------ The data
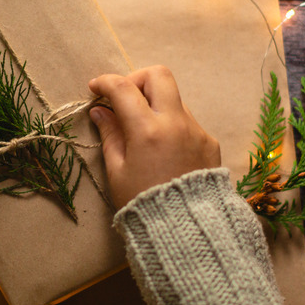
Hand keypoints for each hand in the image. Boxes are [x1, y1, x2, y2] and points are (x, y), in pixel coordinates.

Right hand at [88, 66, 220, 208]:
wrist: (185, 230)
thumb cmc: (142, 204)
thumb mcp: (117, 171)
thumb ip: (110, 134)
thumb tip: (100, 110)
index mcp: (148, 131)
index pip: (123, 88)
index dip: (105, 82)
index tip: (95, 88)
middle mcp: (176, 123)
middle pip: (158, 75)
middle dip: (136, 79)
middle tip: (124, 99)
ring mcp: (196, 130)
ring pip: (174, 98)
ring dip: (154, 104)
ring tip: (141, 130)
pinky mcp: (209, 142)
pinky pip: (187, 121)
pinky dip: (170, 124)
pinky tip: (162, 148)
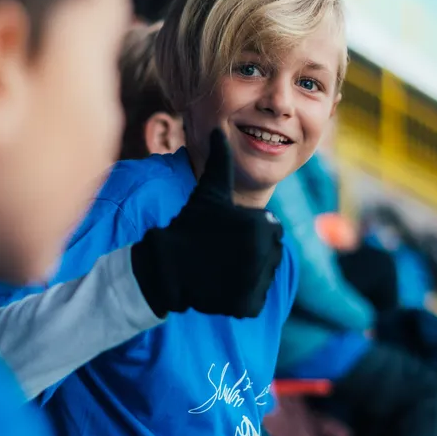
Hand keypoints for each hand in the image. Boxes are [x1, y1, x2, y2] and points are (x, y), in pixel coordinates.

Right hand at [131, 129, 283, 317]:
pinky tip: (221, 286)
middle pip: (270, 253)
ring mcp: (257, 282)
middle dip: (251, 252)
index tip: (226, 232)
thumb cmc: (189, 225)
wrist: (166, 266)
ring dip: (247, 274)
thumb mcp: (208, 191)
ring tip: (221, 267)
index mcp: (262, 225)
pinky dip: (241, 296)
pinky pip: (254, 300)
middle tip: (222, 251)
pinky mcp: (248, 306)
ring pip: (263, 276)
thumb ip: (220, 160)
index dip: (248, 230)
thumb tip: (219, 129)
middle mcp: (265, 254)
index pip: (270, 228)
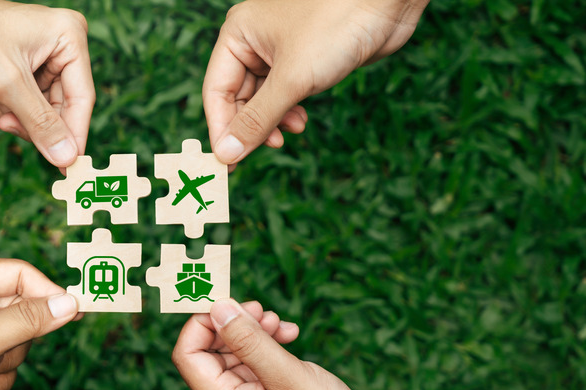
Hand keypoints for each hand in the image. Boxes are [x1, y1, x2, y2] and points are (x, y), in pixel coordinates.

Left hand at [0, 0, 94, 168]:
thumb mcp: (6, 84)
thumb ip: (40, 123)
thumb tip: (66, 158)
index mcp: (69, 38)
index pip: (82, 97)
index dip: (73, 134)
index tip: (67, 167)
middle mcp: (60, 47)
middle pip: (64, 106)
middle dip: (37, 123)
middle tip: (10, 128)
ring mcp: (42, 58)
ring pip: (44, 110)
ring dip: (20, 118)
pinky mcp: (23, 68)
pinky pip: (27, 105)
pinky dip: (9, 109)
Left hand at [172, 299, 374, 389]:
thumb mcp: (289, 378)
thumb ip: (250, 343)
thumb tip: (217, 309)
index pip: (188, 354)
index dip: (202, 322)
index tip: (230, 300)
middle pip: (209, 352)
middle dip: (233, 324)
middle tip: (263, 310)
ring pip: (234, 356)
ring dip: (254, 332)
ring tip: (281, 324)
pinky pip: (254, 367)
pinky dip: (268, 346)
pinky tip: (289, 336)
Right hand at [204, 0, 428, 167]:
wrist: (386, 6)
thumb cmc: (336, 27)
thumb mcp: (292, 80)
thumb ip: (258, 120)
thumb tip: (227, 153)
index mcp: (238, 34)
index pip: (215, 91)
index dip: (221, 129)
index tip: (227, 161)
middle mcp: (252, 41)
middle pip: (237, 98)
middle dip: (252, 126)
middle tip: (266, 150)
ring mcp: (277, 52)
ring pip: (261, 100)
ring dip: (273, 122)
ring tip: (293, 130)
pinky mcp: (301, 62)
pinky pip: (282, 96)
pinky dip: (288, 113)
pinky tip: (301, 122)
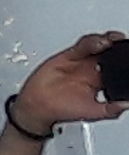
------------
## What is needed
Retype all entries exactly; omit pictures.

## Result for this exercise
Hand keypoints for each hand in the image. Boxes are [x1, y1, x2, y2] and points are (x, y), in pixel coordinates.

Right hand at [88, 66, 220, 208]:
wrist: (185, 230)
thumb cmc: (142, 204)
thumb mcp: (117, 171)
thumb ip: (110, 134)
thumb tip: (100, 110)
index mcp: (148, 131)
index pip: (123, 88)
index dip: (105, 82)
index tip: (95, 88)
middle mcp: (176, 123)
middle pip: (158, 75)
middle dip: (136, 79)
middle tip: (124, 99)
ring mcp: (196, 130)
ring pip: (174, 98)
ring dip: (154, 104)
ring tip: (141, 130)
pinky mcp: (209, 142)
pinky pip: (187, 121)
pinky dip: (170, 124)
pinky tip: (162, 148)
Hand keypoints for each hand in the image. Boxes are [x1, y1, x2, y2] and points are (x, y), in pixel coordinates.

Right hand at [131, 129, 283, 317]:
pinky tip: (221, 286)
middle pip: (270, 253)
ring mcp: (257, 282)
middle dip: (251, 252)
index tip: (226, 232)
thumb cmc: (189, 225)
wrist: (166, 266)
ring dip: (247, 274)
thumb mcp: (208, 191)
ring tip: (221, 267)
index mcp: (262, 225)
pinky dip: (241, 296)
pinky pip: (254, 300)
middle tip: (222, 251)
pinky mcp: (248, 306)
ring pip: (263, 276)
thumb ip: (220, 160)
index dip: (248, 230)
thumb tip: (219, 129)
middle mcp: (265, 254)
index pip: (270, 228)
Hand keypoints for each hand in the image. Boxes are [x1, y1, x2, y2] and points are (x, y), in pixel coordinates.

Left hand at [0, 0, 94, 168]:
thumb mcp: (6, 84)
thumb ip: (40, 123)
thumb tip: (66, 158)
index mcp: (69, 38)
index pip: (82, 97)
index dip: (73, 134)
index tip: (67, 167)
middle mcp: (60, 47)
middle pip: (64, 106)
middle dip: (37, 123)
middle tip: (10, 128)
ring mcp: (42, 58)
ring pip: (44, 110)
ring dip: (20, 118)
pinky mcp: (23, 68)
pinky pip: (27, 105)
pinky dip: (9, 109)
Left hand at [172, 299, 374, 389]:
thumb mcp: (289, 378)
thumb ip: (250, 343)
thumb tip: (217, 309)
index pip: (188, 354)
index dip: (202, 322)
index tip: (230, 300)
middle pip: (209, 352)
middle dip: (233, 324)
middle tip: (263, 310)
ring pip: (234, 356)
ring dip: (254, 332)
ring tip: (281, 324)
pinky pip: (254, 367)
pinky dip: (268, 346)
pinky tip: (289, 336)
Right hand at [204, 0, 428, 167]:
wrist: (386, 6)
thumb cmc: (336, 27)
thumb mcp: (292, 80)
thumb ip: (258, 120)
thumb tip: (227, 153)
index mcp: (238, 34)
index pip: (215, 91)
index dip: (221, 129)
index tip: (227, 161)
middle mcp: (252, 41)
middle pip: (237, 98)
middle dip: (252, 126)
middle tip: (266, 150)
ring mcp: (277, 52)
ring pip: (261, 100)
ring dip: (273, 122)
ring tip: (293, 130)
pinky mcp: (301, 62)
pinky pip: (282, 96)
pinky dip: (288, 113)
pinky tip: (301, 122)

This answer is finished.